# Malt rescues in New Jersey?



## donnanj (Aug 19, 2010)

Does anyone know of any malt rescues in NJ?


----------



## allheart (Oct 3, 2008)

I know there is an organization called Save Our Small Dogs. I check the site often

SOS Dogs


----------



## donnanj (Aug 19, 2010)

TY.......


----------



## harrysmom (Sep 28, 2007)

I don't know of any breed specific maltese rescue in NJ. I think that the AMA rescue folks and a few other rescues represented on SM work in NJ when there is a need. There is also Metropolitan Maltese Rescue in NY.


----------



## dkolack (Nov 24, 2008)

We adopted Queso through Welcome to Shih Tzus & Furbabies, Shih Tzu & Furbaby Rescue is dedicated to rescue, rehabilitaton and rehoming of toy breed dogs. They are out of Connecticut I think, but do the tri-state area. We had a great experience w them.


----------



## allheart (Oct 3, 2008)

dkolack said:


> We adopted Queso through Welcome to Shih Tzus & Furbabies, Shih Tzu & Furbaby Rescue is dedicated to rescue, rehabilitaton and rehoming of toy breed dogs. They are out of Connecticut I think, but do the tri-state area. We had a great experience w them.


 
I've heard wonderful things about them as well. Bless them, you and sweet Queso.

I honestly, don't know of any Maltese specific in NJ. I did mention SOS dogs, there is also a Wonderful, loving Yorkie Rescue. I am on their favorite breed alert, as they do from time to time get Maltese, not that I would not love a Yorkie as well. We try to help out those rescues and shelters that are near us as much as we possibly can. I do have an application on file with them, not for any specific dog, but just to have on file.
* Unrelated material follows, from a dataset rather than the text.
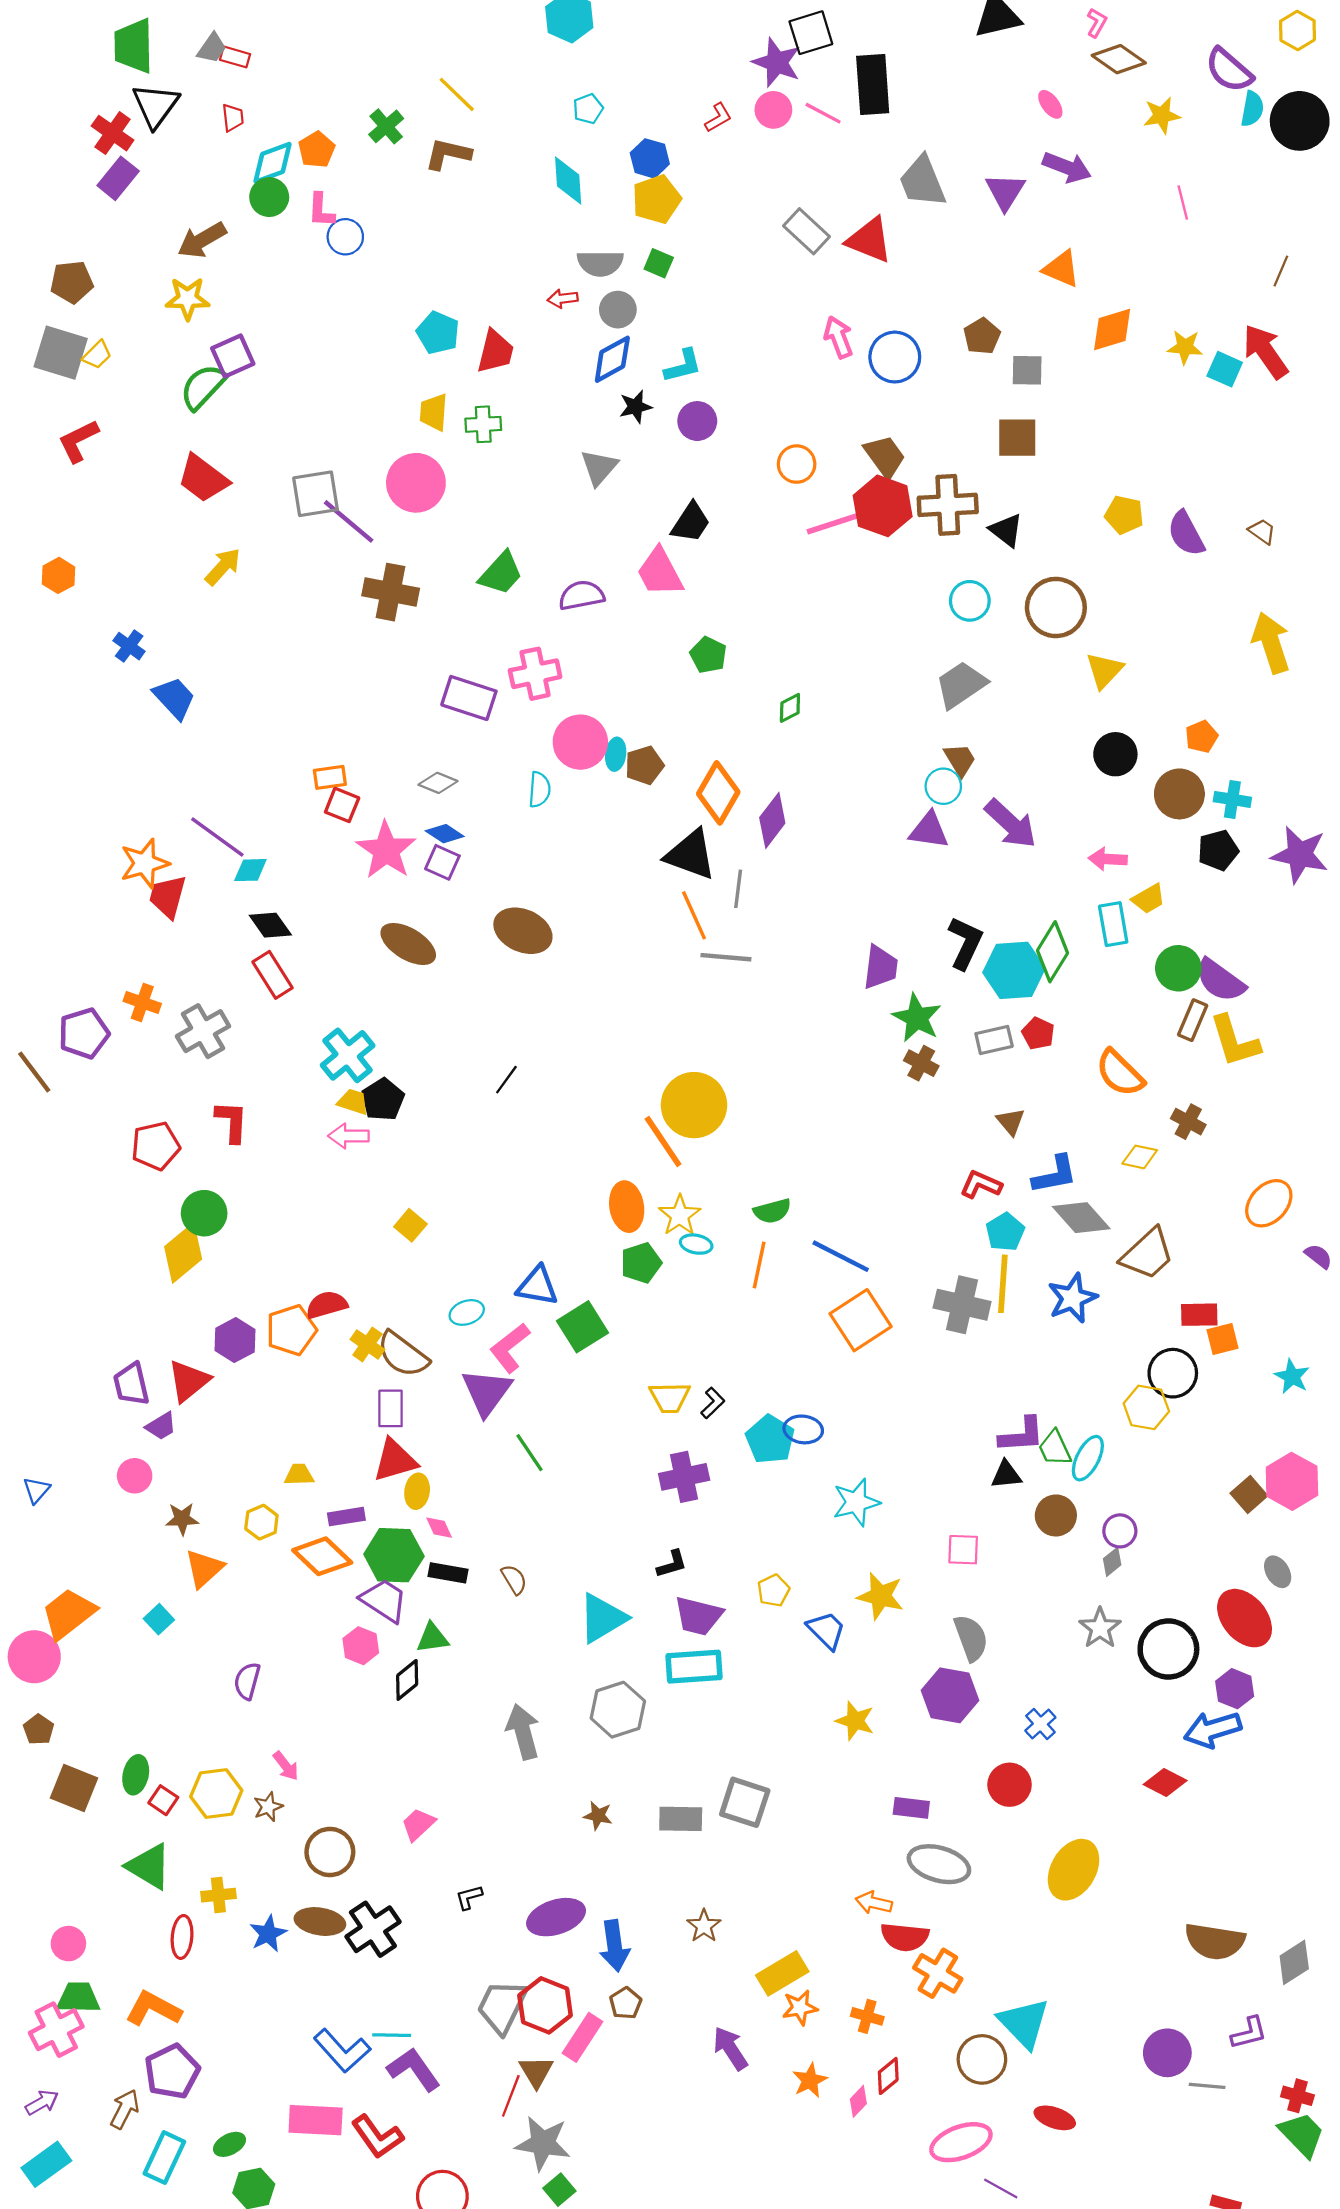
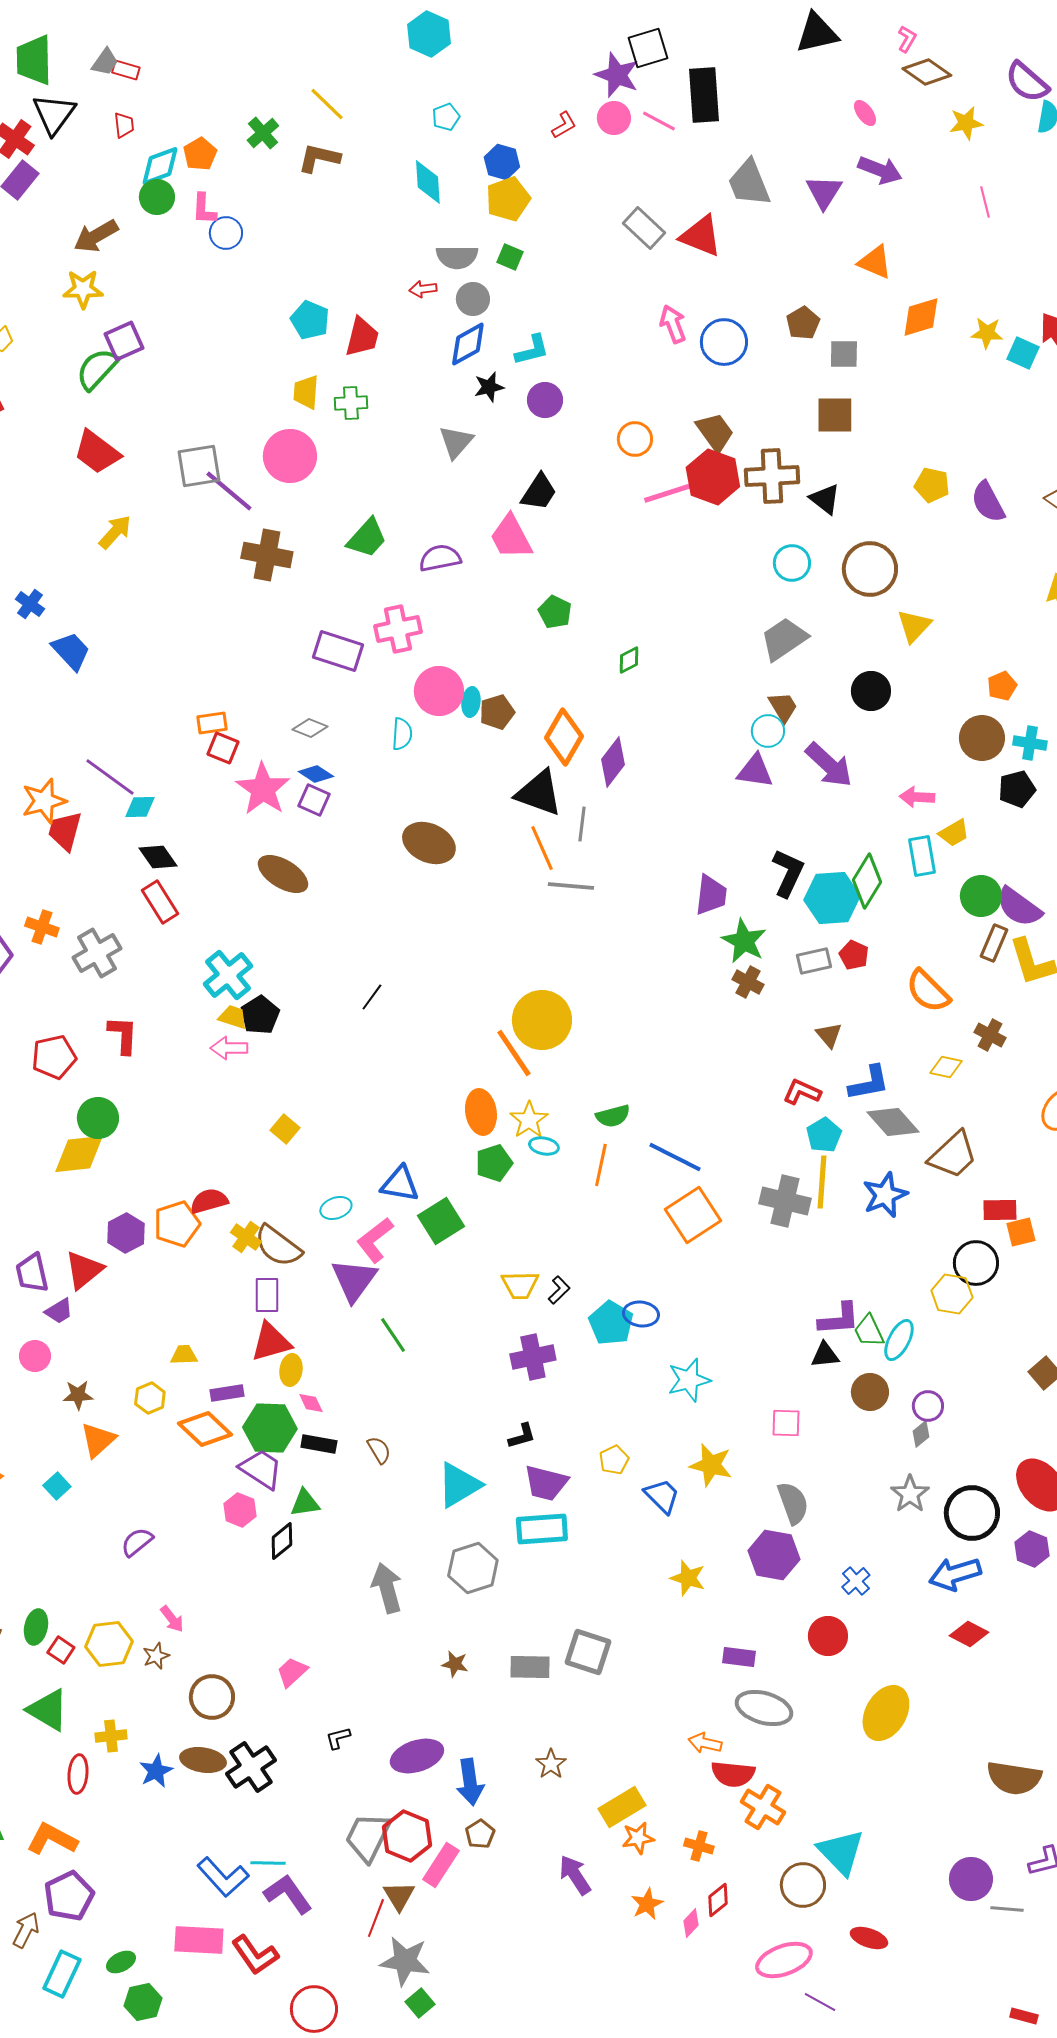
black circle: (1115, 754) -> (871, 691), moved
brown ellipse: (523, 931) -> (429, 843), moved
yellow diamond: (183, 1253) -> (79, 1154), turned 34
purple semicircle: (247, 1681) -> (137, 1542), turned 36
blue arrow: (1213, 1730) -> (955, 1574), moved

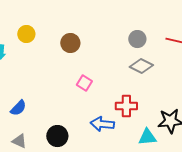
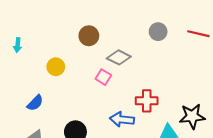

I have spoken to the people and the foster Mommies and they are beyond loving and do from time to time have Maltese. They can alert you when that happens. They are not in NJ, but close enough. Foster homes are all around the tri-state area.

Welcome to Save A Yorkie Rescue, Inc.

Sorry, wish there was a Maltese specific in NJ, but I am also glad, that there are those that will take in any small breeds.


----------